First, startup employees can hold off on paying taxes related to stock options
they exercised. That can be a big help if a company is still private, since in
that situation employees have to pay tax even before they can earn cash from
selling shares.
Startup employees will also have more opportunity to exercise what are known as
"incentive stock options" with less chance of being on the hook for the
alternative minimum tax, according to Mark Setzen, a long-time certified public
accountant in Silicon Valley.
Also coming out ahead are independent contractors, ranging from engineers to
marketers to caterers, who stand to benefit from a new 20 percent deduction of
business income.
Arun Sood, a freelance software engineer in San Francisco who makes about
$150,000 annually, said he accrues few deductions because he rents his home,
holds no debt and has no children. Now he gets a big new deduction and a lower
tax rate.
"Looking at this selfishly, it's going to be a positive impact," said Sood, who
has freelanced for Axios, Cisco and Macy's.

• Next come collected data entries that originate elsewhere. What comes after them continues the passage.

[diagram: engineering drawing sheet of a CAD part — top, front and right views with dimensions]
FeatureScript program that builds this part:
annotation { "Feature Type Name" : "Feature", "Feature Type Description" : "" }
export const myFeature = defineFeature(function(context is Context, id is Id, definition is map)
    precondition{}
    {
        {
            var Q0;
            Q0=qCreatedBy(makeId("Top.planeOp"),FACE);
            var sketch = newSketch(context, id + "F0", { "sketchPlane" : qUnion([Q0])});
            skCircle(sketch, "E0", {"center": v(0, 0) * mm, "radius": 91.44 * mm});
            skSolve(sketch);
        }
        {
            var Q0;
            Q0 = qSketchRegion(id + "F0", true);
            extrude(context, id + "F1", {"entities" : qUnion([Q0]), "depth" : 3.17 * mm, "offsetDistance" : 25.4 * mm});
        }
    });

The tax plan mostly preserves a tax break for venture capitalists that had been
in jeopardy. The so-called carried interest provision lets venture capitalists
book the 20 percent fee they typically take on a profitable investment as a
capital gain, which carries a lower tax rate than ordinary income, even though
the venture investors do not put up any of their personal capital.
Now the capital gains rate will apply only to investments held at least three
years -- a limitation that venture capitalists said would come into play only
occasionally.
Silicon Valley executives with high salaries will take home extra money, too,
because language in the current tax law known as the Pease Limitation had
already limited their deductions, said Andrew Mattson, a tax partner serving
technology industry clients at accountancy Moss Adams.
Executives also may see base pay rise in coming years. The tax bill removes
corporate tax breaks for performance bonuses, which is already leading companies
to reconsider pay packages for chief-level executives, lawyers said.